Now, here's the thing. Lawyers, like everyone, should volunteer either time or money to those less fortunate.
But I've noticed that the non-lawyer public seems to feel that if they or a friend is in a sticky situation, they should be able to get a lawyer to help them for free. It's as if by throwing the words 'pro bono' into the question, all is as it should be. And the stickier the situation, the free-er the representation should be.

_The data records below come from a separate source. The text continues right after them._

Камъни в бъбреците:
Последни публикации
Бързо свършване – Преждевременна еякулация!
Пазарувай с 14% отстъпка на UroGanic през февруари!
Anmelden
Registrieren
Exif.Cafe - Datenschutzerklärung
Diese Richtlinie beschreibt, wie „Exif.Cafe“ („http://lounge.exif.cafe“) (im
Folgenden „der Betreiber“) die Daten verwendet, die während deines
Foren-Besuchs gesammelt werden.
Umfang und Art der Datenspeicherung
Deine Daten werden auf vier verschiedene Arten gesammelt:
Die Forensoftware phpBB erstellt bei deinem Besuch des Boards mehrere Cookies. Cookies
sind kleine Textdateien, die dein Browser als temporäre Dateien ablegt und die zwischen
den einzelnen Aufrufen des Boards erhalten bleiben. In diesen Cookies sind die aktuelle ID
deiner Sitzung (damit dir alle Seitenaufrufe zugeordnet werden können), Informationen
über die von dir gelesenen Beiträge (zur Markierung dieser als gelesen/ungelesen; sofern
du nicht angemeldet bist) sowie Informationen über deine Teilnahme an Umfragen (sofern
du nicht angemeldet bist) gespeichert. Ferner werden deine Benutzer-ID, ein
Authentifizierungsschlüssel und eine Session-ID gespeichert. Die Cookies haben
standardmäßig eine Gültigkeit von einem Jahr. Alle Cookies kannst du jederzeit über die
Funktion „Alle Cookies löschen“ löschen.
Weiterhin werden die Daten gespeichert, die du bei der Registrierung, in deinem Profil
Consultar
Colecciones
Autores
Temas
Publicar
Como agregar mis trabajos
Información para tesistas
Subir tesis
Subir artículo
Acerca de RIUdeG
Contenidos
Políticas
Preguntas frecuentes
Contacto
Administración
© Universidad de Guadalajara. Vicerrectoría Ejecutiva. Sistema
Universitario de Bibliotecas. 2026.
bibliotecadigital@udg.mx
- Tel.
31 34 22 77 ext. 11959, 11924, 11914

And I don't get it. Truthfully, it shouldn't affect me because I work for the State and don't represent individuals (I save the world in a more general way). But so many criminal defense lawyers work themselves to a frazzle for very little money, very often for clients who pay nothing at all. I hear them complaining about it all the time (as they should).
But who else works for free? Oh, sure, lawyers can save someone from prison, can stop a child from being taken away, can. . . do all kinds of important stuff. And the immediacy and urgency seem to, frequently, be the reason for the pro bono request.
But imagine you're having a heart attack - would you call a heart surgeon and ask for a pro bono bypass? Or let's say your basement floods, would you phone Pete's 24-Hour Plumbing and ask for an immediate and pro bono patch up? No, of course not. In fact, put like that it sounds silly, doesn't it?
So why, do you think, are lawyers the frequent and only targets of the "will you work for free" request?